The first thing l noticed about Apple’s 17-inch MacBook Pro notebook, which earned an eWEEK Analyst’s Choice award, is the appealing fit and finish. The solid aluminium unibody enclosure operates smoothly, from the opening of the magnetic clasp, to the smooth swing of the display, to the seamless undercarriage.
Announced in January and available since mid-February, the 17-inch MacBook Pro ranges in price from £1,949 for the unit I tested to £3,593.99. The MacBook Pro I tested came equipped with a 2.66 GHz Intel Core 2 Duo processor, 4GB 1066 MHz DDR3 RAM, a 320GB Serial ATA drive and an internal optical drive. It also came with the high-resolution glossy widescreen display.
The 17-inch MacBook Pro comes with two different graphics processors (GPUs), both from Nvidia. For power-saving utility work, there is the 9400M PCI GPU. For high-resolution graphics editing and gaming, there is the 9600M GT PCIe with 512MB of GDDR3 memory. Switching between the two requires the user to log-in again, and the difference in the GPUs’ power usage is substantial; the high-performance 9600M GT PCIe GPU should be used only when connected to external power.
The 17-inch MacBook Pro is visually impressive. However, what can’t be seen is equally striking; the built-in 95-watt-hour lithium-polymer battery. Apple engineers designed this battery to last for 1,000 charges, for an estimated life-span of five years. The battery charge provides up to eight hours of continuous, very light-duty use (with all power-saving features set to maximum, no use of the internal optical drive and the wireless network adapter active).
During tests at eWEEK Labs in San Francisco, we were able to reproduce that kind of battery life using the MacBook Pro. Even under heavier workloads, for example using the internal optical drive, the battery still provided close to five hours of continuous operation.

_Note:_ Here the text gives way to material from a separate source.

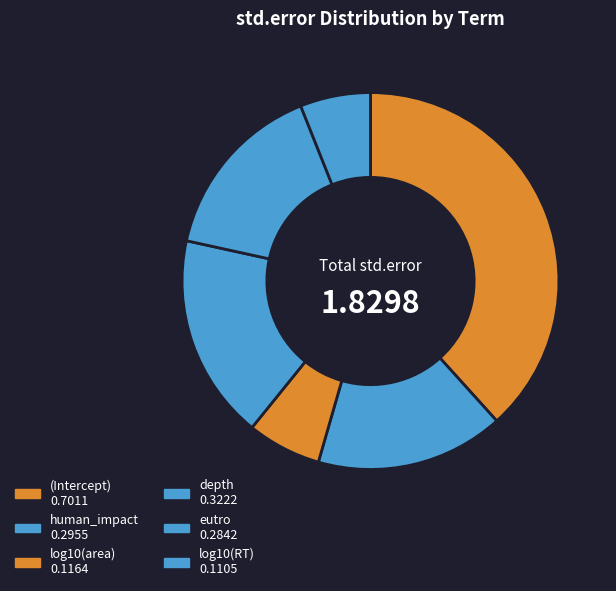

What is the largest slice in the pie chart?

(Intercept)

Apple provides several options for when your battery finally dies, ranging from a £99 battery replacement from Apple, to full system recycling. The only drawback that I found during testing is that users who often process heavy workloads in places where AC power is not available will find the sealed battery problematic since there is no way to pop in a fresh one. This is a real drawback, and could make some field work, such as managing plans at remote construction sites and survey work, off-limits for the 17-inch MacBook Pro.
The Multi-Touch trackpad that was introduced last October in the MacBook family, is outstanding. The entire trackpad is the button, there is no longer a button bar at the bottom of the pad and there are myriad ways to configure one-, two-, three- and four-finger gestures to customise navigation and image handling.
The trackpad is responsive without being susceptible to stray gestures, due to the separation of the palm/wrist resting area from the the trackpad. The large trackpad is also in proportion to the 17-inch display, which makes it easy to accurately move the pointer to the intended screen location.
There is one design choice that momentarily hampered my full use of the 17-inch MacBook Pro. Despite having nearly 163 square inches (1000 cm²) of surface area, the full-size keyboard lacks several convenient navigation keys, including [page up/down] and [home/end]. It was easy enough to use the key combination of [function] plus [up/down arrow], but I’d prefer a single key for these common actions.